大分トリニータのサポーターへ

2010.01.08

大分トリニータのサポーターから、いろんなメールをいただいた。
一言で言うと、甘い!

昨年末に大分トリニータの経営陣が作成した経営再建計画は、西日本新聞によると、なんと来期の年間支出13億円、内チーム人件費5億5千万円。

昇格した湘南ベルマーレの今年度のチームスタッフ人件費が5億4千万。
経営安定化資金に手をつけると来期の昇格はないが、そのチームが今年J1昇格を果たしたチームと同額近いチーム人件費というのはおかしい。

再建するためには、収入以下に支出を抑えなければならない。来期昇格のない、そして借金を返さなければならないクラブのチーム人件費5億4千万円は、はっきり言ってどうなのか!?

多すぎるだろう。
チーム人件費を切れるだけ切らなければ再建はできない。

ちなみにベルマーレのチームスタッフ人件費は昨年度が5億円、19年度が4億3千万円、18年度が3億5千万円だった。
それでも最後まで昇格争いに絡んだ..数学的な可能性だけでも。

難しいのは、人件費を切りすぎて、昇格の可能性が全くなくなると観客動員に影響が出て、収益が悪化する。しかし、トリニータは経営安定化資金に手をつけてしまった以上、来期の昇格はもともと無いのだから、この心配はいらない。借金を返せるだけはやく返して昇格の可能性が出てきてから人件費のことで悩めばよい。

しかも、チーム人件費が5億5千万円で、トータルの支出が13億円というのはいったいなんなのか。
ベルマーレの今年度は、人件費5億4千万円で総費用10億6千万円。昨年度は人件費5億円で総費用9億7千万円。
トリニータの支出は、もっとずっとずっと削れるはずだし、削らなければ。

僕がベルマーレの代表取締役を命ぜられたときは、元の親会社だったフジタがベルマーレのすべての負債を引き受けてくれて、とりあえずゼロからの出発だったのに対して、トリニータは経営安定化資金を返していかなければならないから、ベルマーレよりも再建はもっと厳しい。
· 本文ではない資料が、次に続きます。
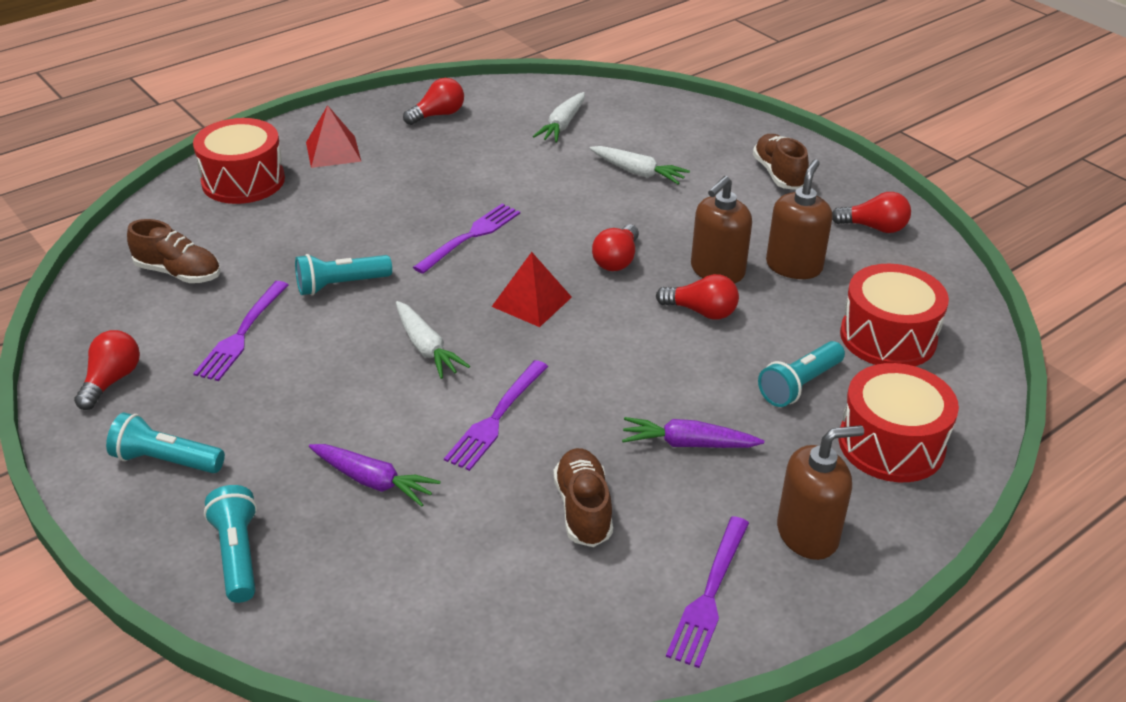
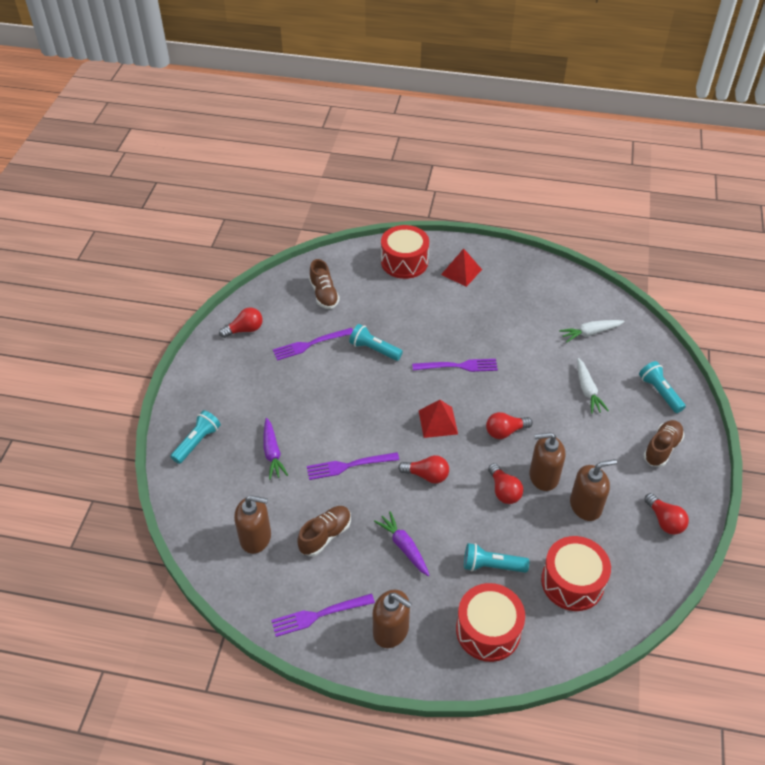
camera: 50 degrees right, 10 degrees up
(166, 460) = (221, 382): turquoise flashlight -> turquoise flashlight (659, 392)
(426, 348) = (366, 409): white carrot -> none
(438, 115) = (537, 283): red light bulb -> red light bulb (427, 475)
(499, 588) = (256, 537): none -> brown soap dispenser

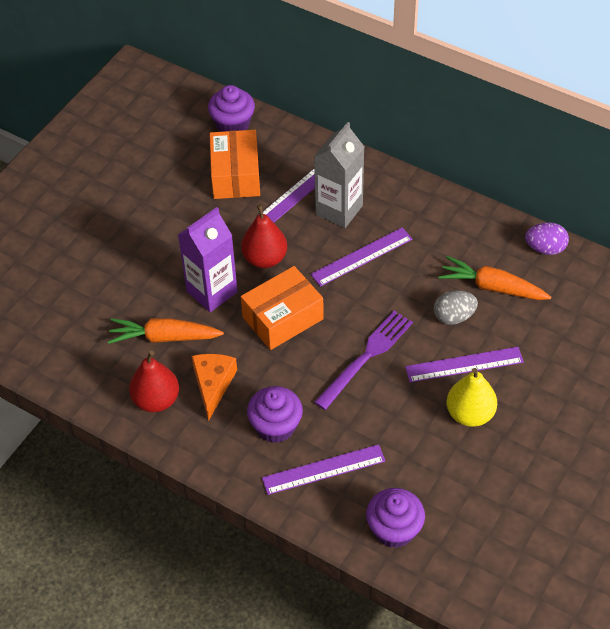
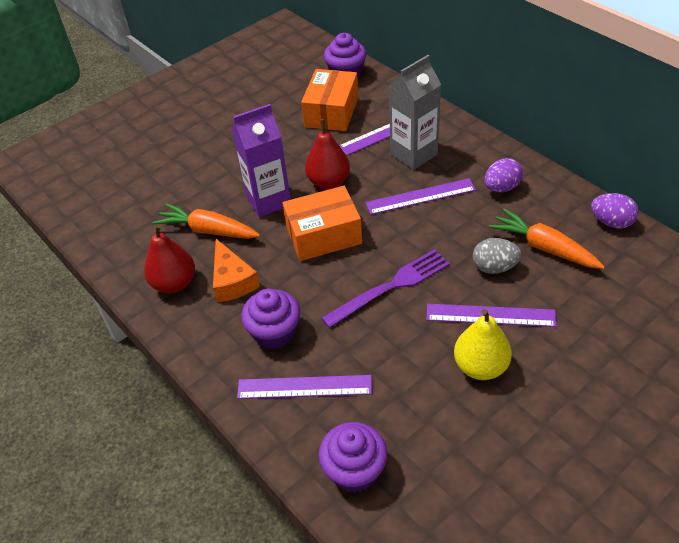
camera: 20 degrees right, 5 degrees down
(213, 385) = (232, 281): orange cheese -> orange cheese turned 135 degrees clockwise
(436, 231) = (501, 188): none -> purple egg

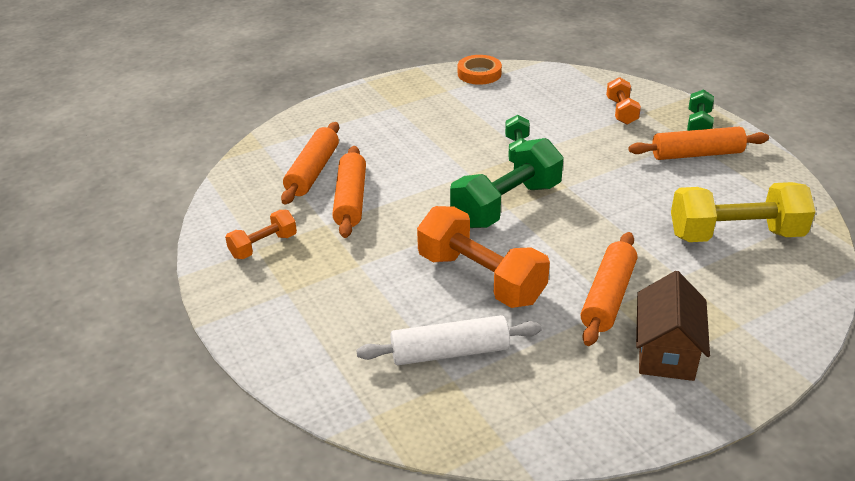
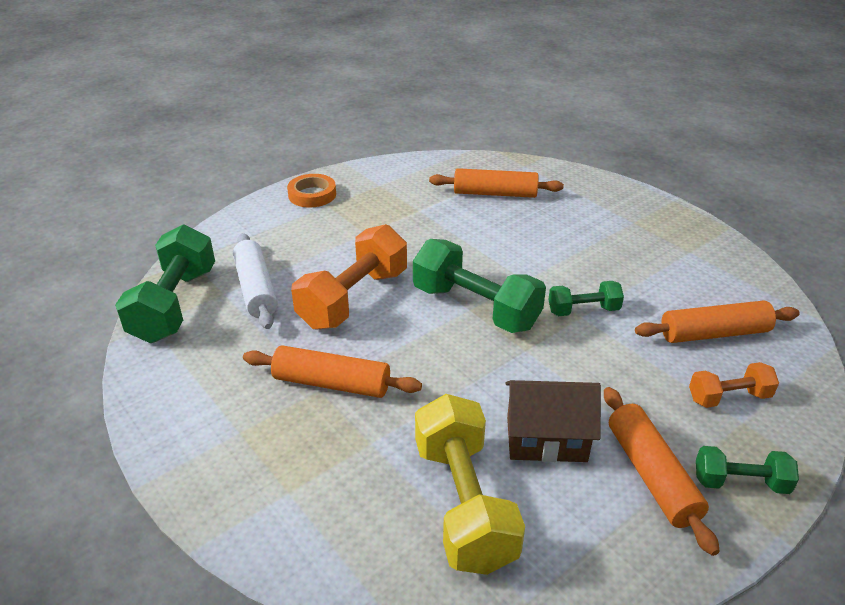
camera: 80 degrees right, 0 degrees up
(263, 246) = (383, 187): orange dumbbell -> none
(351, 200) = (457, 217): orange rolling pin -> orange rolling pin (714, 333)
(468, 424) = (174, 305): none -> green dumbbell
(479, 73) = (746, 271): orange tape -> orange tape (312, 195)
(666, 351) = (248, 425): brown house -> brown house (546, 439)

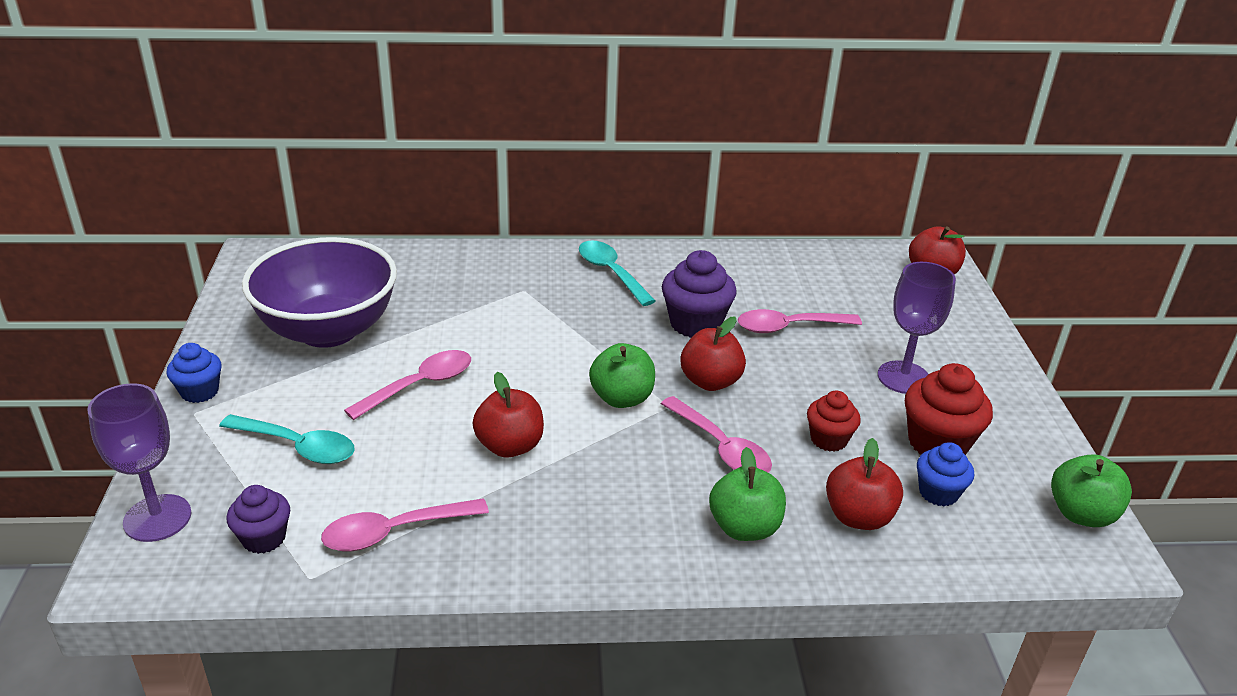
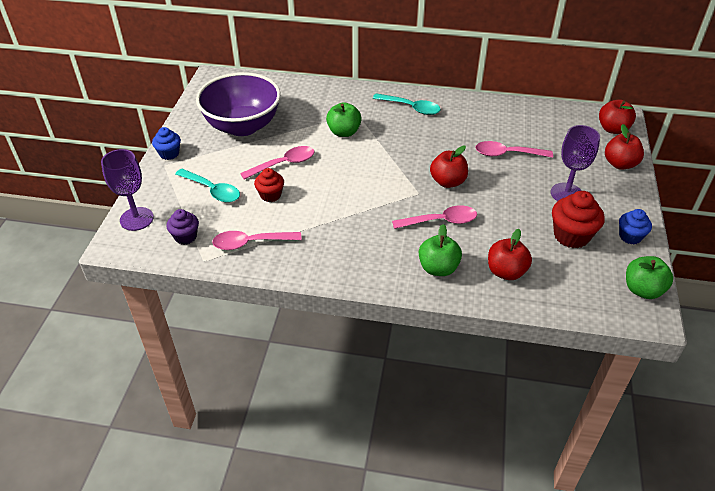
camera: 15 degrees right, 10 degrees up
(510, 446) = (323, 205): red apple -> red apple (620, 164)
(611, 273) = (411, 108): turquoise spoon -> turquoise spoon turned 135 degrees clockwise
(622, 398) = (393, 185): green apple -> green apple (344, 132)
(695, 324) = (451, 145): purple cupcake -> none
(721, 447) = (440, 221): pink spoon -> pink spoon turned 75 degrees counterclockwise
(828, 439) = (505, 225): red cupcake -> red cupcake (270, 195)
(938, 493) = (559, 265): blue cupcake -> blue cupcake (630, 236)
僕は代表取締役就任直後にサポーターに集まっていただいて、アウェイゲームに行ってもベルマーレの収入にならないからアウェイには行くな、その代わりホームゲームに友達を連れてきてくれと言って、張り倒された。

それでも初年度に、市民株主を募集して一億円以上の増資をすることができた。サポーターにクラブのウェブサイトの運営から選手食堂の皿洗い(「前園のなめたスプーンを洗ってください!」)までボランティアでお願いした。

クラブの再建は、甘いものじゃない。湘南ベルマーレだっていつなくなるか、いつなくなるかと心配されていたが、川淵チェアマンや小長谷さんのご支援をいただいて、綱を渡ってきた。
眞壁現社長の苦労は筆舌に尽くしがたいものがある。

J2で黒字を出しているクラブはきわめて少ない。そのなかで黒字を出して安定化資金を返済していくのは、並大抵のことではできない。そして、それができなければクラブはなくなるのだ。

「大分のサポーターだって頑張っているんです」
もちろんサポーターが頑張らなければクラブは存続できない。それが大前提だ。だけど、サポーターが頑張っていれば存続できるほど甘くない。Jリーグがトリニータに求めているのは9億円規模までの支出削減だ。それができなければ安定化資金は出ない。ならばサポーターが支出削減を経営陣に迫るべきだ。

「三位以内に入れば県が助けてくれると言っているから来期昇格の可能性だってあるんです」
こんなふざけた話はない。三位以内なら助けるなら、今助けて、Jリーグに基金を返却するべきだ。安定化資金を六億円も食いつぶすでたらめな経営でリーグに迷惑をかけておきながら、一年でJ1復帰などというべきではない。一年で復帰などと甘いこと考えるから支出削減すらできない。

「経営安定化資金に手をつけたクラブは半人前だというのですか」
そのとおりだ。

トリニータがつぶれれば、Jリーグに大きな影響がある。それをさけるためにもトリニータの経営再建が必要なのだ。再建するためには、収入以下に支出を抑えなければならない。

J2にはレッズ戦もなければアントラーズ戦もない。ナビスコカップもない。コンサドーレのサポーターがいったい何人大分に来てくれるのか。ホーリーホックやザスパがどれだけコアでないサポーターをスタジアムに連れてきてくれるのか。

我々はこの十年、サポーター一人一人が身体をはってベルマーレを守ってきた。だから今回の昇格がある。

トリニータサポーターは、もう少し、現実を直視しなければ。